Ren skates over, rubbing his shoulder to get checked out while the Orcas players skate around on the ice, laughing at the replay of Ellie trying to jump onto the ice looping over and over on the jumbotrons above.
“I’m fine.” Ren waves us away.
“We need you for the game next week.” Ellie sounds furious as she runs her hands all over Ren’s shoulder.
He takes a swig from a bottle of what smells like kerosene that her granny gives him.
“Got some pills too,” the old woman offers. “If you want to play roulette. Why not? Live a little.”
He shrugs and takes two from her palm.
“We’re not putting you back in.” Ellie says angrily.
“Are you putting in Braxton?” I ask.
We look at the kid eating a granola bar and scrolling on his phone at the other end of the bench.
“We have four minutes, and we need two goals to make it to overtime,” she says. “We’re not putting a goalie in.”
“So a Hail Mary.” I blink.
“Pulling the goalie is a legitimate strategy.”
“Four minutes, boys,” Zayne says. “A lot can happen in four minutes.”
The Orcas see the six of us forwards on the ice and Ren sitting on the bench. They dump in all their defenders. It’s going to be a bloodbath.

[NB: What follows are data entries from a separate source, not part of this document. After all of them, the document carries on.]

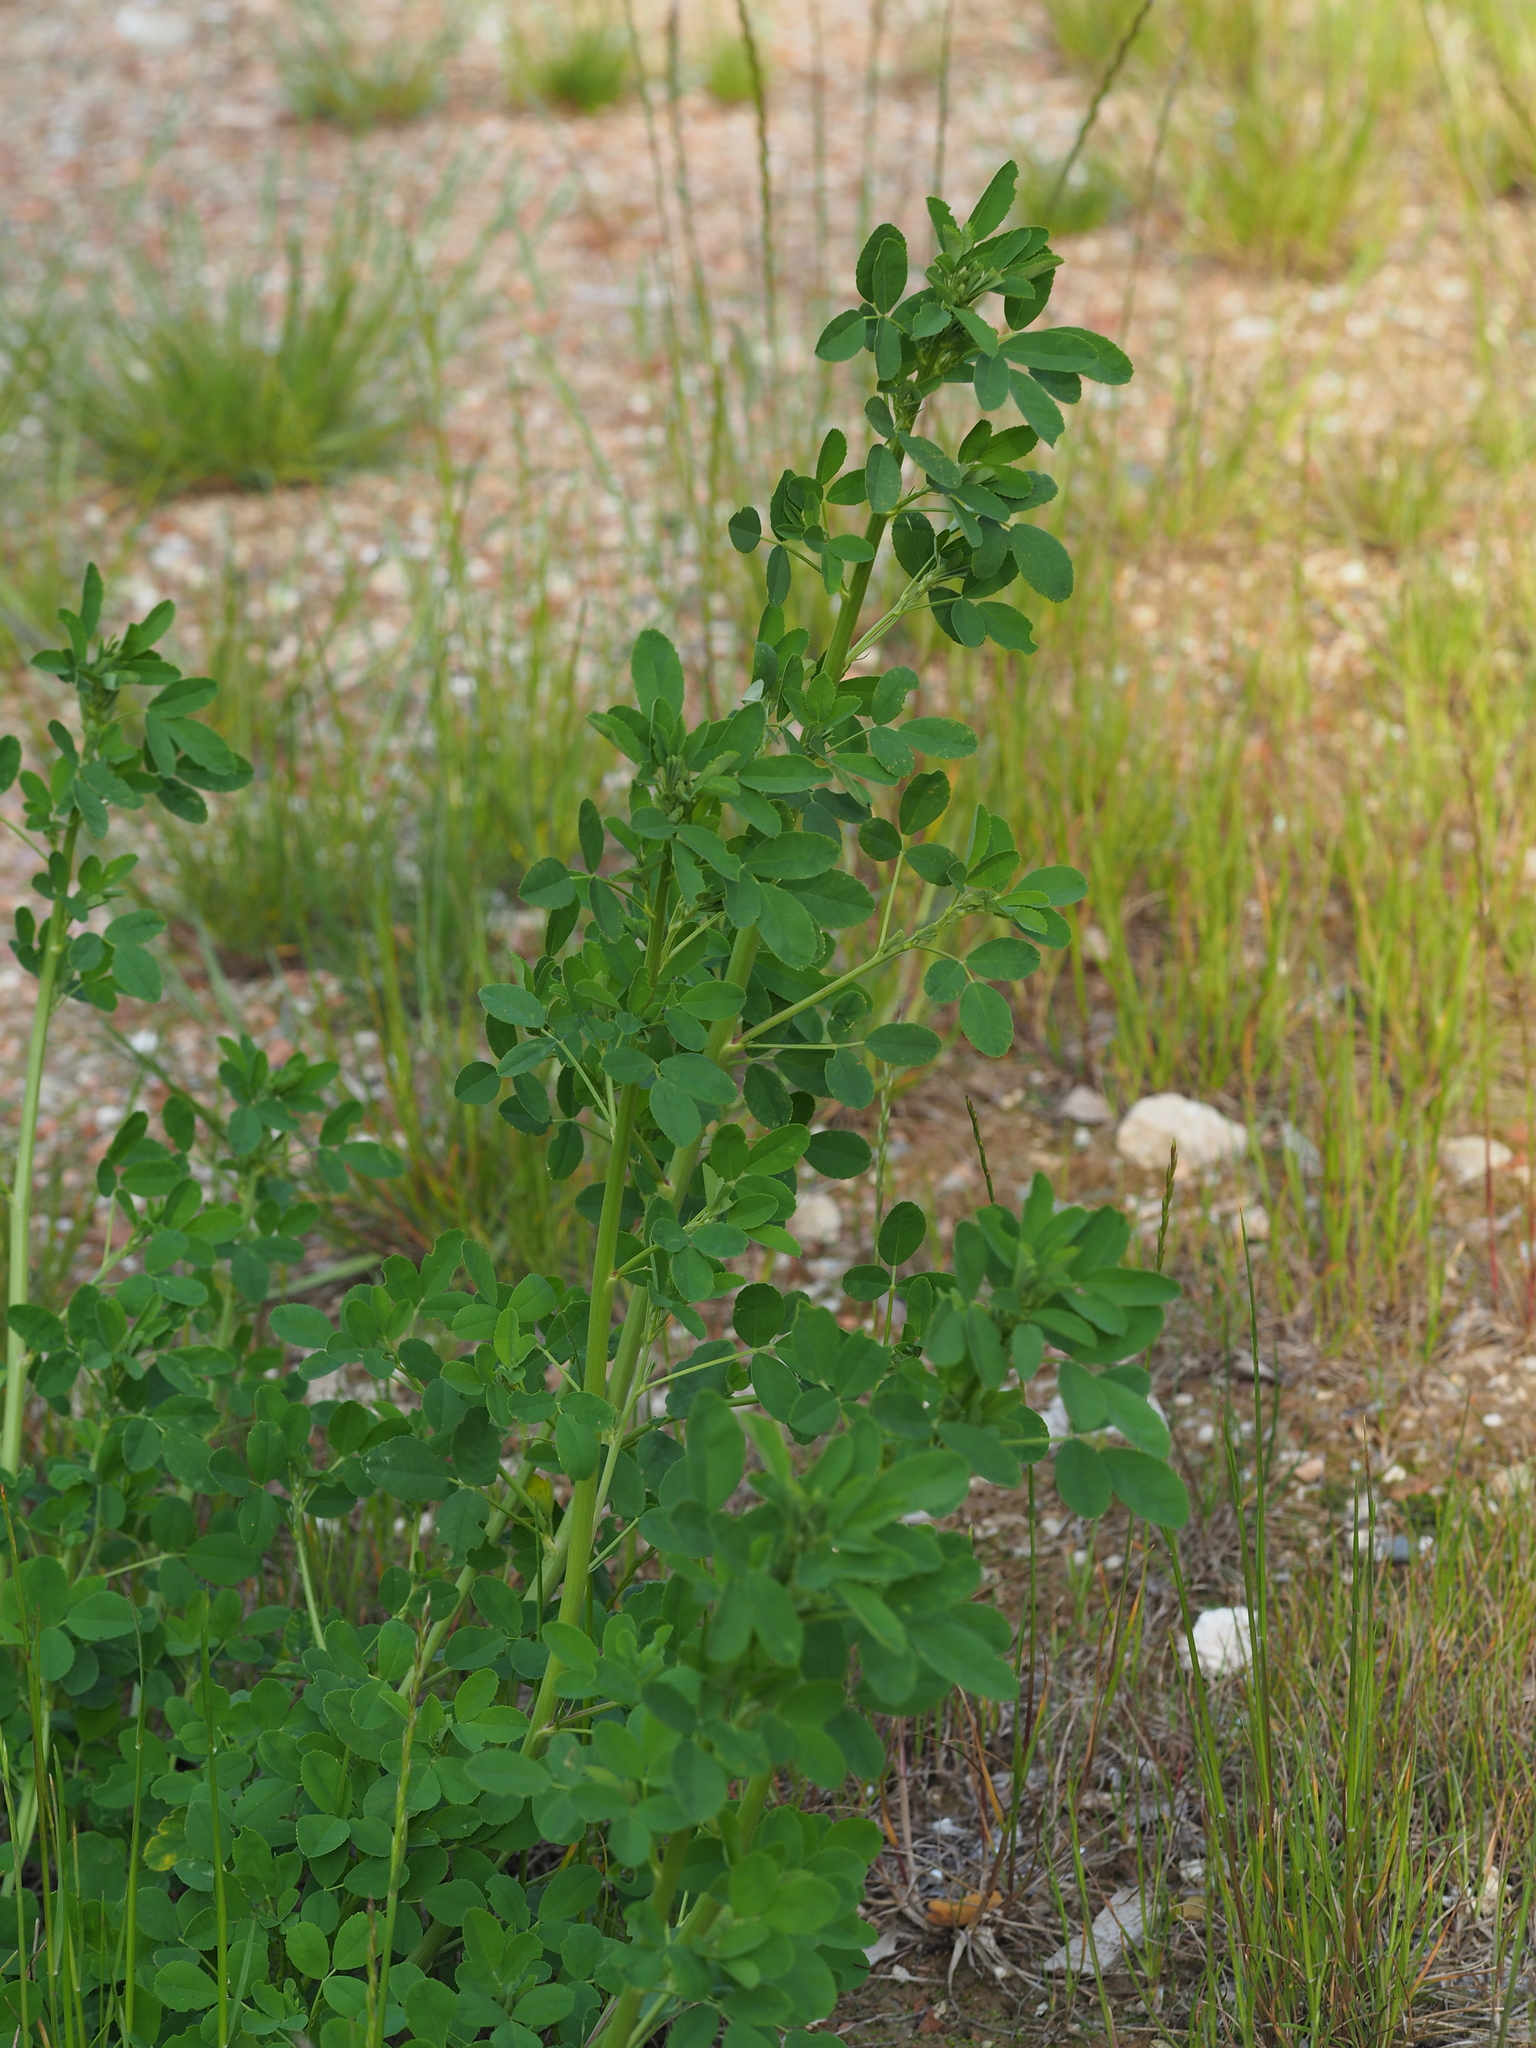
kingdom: Plantae
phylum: Tracheophyta
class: Magnoliopsida
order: Fabales
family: Fabaceae
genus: Melilotus
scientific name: Melilotus officinalis
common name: Sweetclover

“Swan Lake,” Jovi says, calling one of the plays we looked at last night.
“Doesn’t the chick die at the end of that movie?”
“It’s a ballet.”
“And yeah. Jumps off a cliff.”
“Yeah, but the music is killer at the end.”
On the loudspeakers, the Barbie song starts screeching. We’re going out in style. I hear Jovi singing along behind me as we face off.
I dig in—we all do, to the last of our reserves.